Open Letter: MTA Members Should Vote ‘No’ on the MEPAF Referendum

By Robert Lavoie

At the last reps’ meeting, the executive of the MTA made it quite clear that their plan is to take the MEPAF money and use it to bolster the contingency fund that has arguably been poorly managed and is shrinking (from 352,000$ in 2008 to just over 120,000$). I am not entirely opposed to the transfer of this money to the MTA. However, I have some reservations about the process as well as the functionality.

The issue that I have with the process is that I have a hard time associating myself with what comes across as a less than honest act. The language that was used at the reps’ meeting and in the memo sent by Ruth portrays the MTA as employing ‘truthiness’. The line taken is that, as long as we SAY that we are going to administer the funds as they were before, we are legally in the right but that our intention is basically to use up this money in the contingency fund. But the MTA is not proposing administering the funds on behalf of only those MTA members that contributed to MEPAF. It is proposing mixing the MEPAF money into its existing contingency fund.

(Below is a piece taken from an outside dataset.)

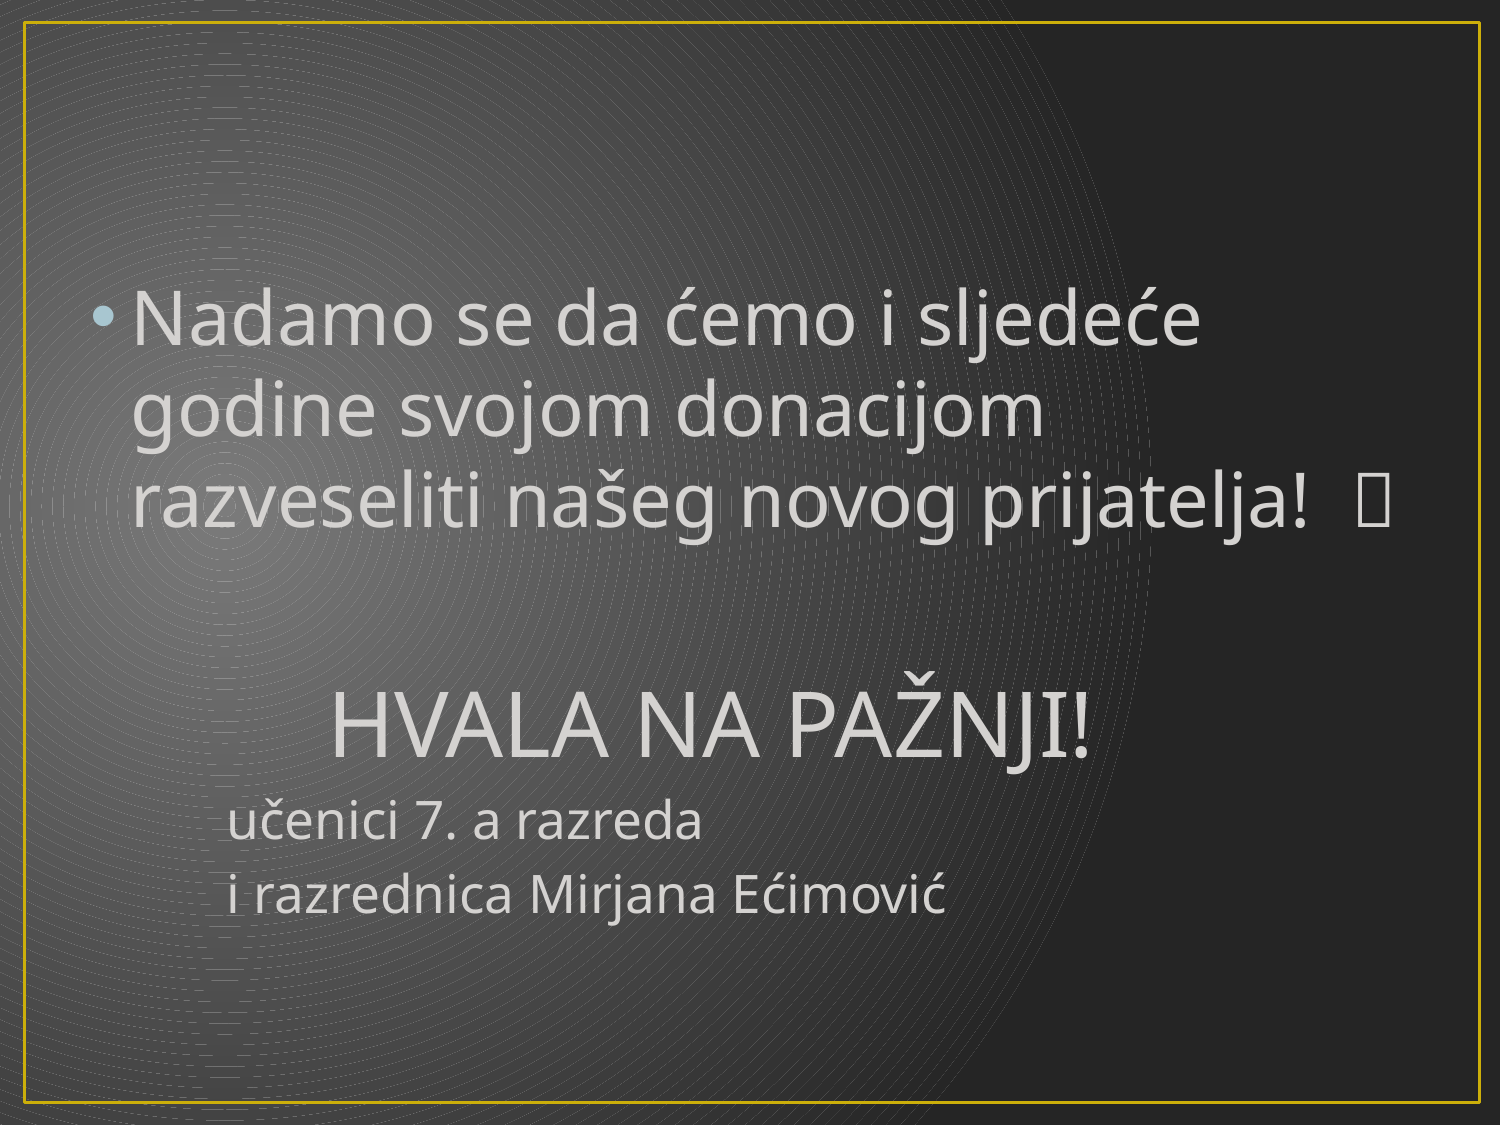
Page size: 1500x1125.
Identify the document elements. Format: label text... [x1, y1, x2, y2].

I think that it is important at this point to bring up the probable scenario of the day when all of the money received from MEPAF has been spent and our contingency fund is empty, and somebody applies for a MEPAF loan but there is no money to lend. What do we tell this unfortunate person whose money we have spent? Will (s)he sue us? Conversely, when the money is used up and the contingency fund is empty, how will non-MEPAF members of the MTA feel about potentially having to contribute more money to the MTA to bolster the contingency fund…so that we can give loans to
MEPAF people?

The contingency fund is an account that can be used at the discretion of the president, the treasurer and another member of the executive. I feel strongly that a close-knit trio of people whose decisions are shrouded in a cloak of secrecy is a bad formula for overseeing large amounts of money: other people’s money. It is important to remember that the executive of the MTA has shown itself to be hostile towards the sharing of financial documents with the membership. The scenarios for abuse are limitless.

Even if Ruth is worthy of the blind trust that many MTA reps have declared towards her, some day another person will be president of the union and the existence of such a structure invites abuse, leaving the question not ‘if’ but ‘when’ will it happen.

It is for these reasons that I am proposing that we vote no in the upcoming referendum.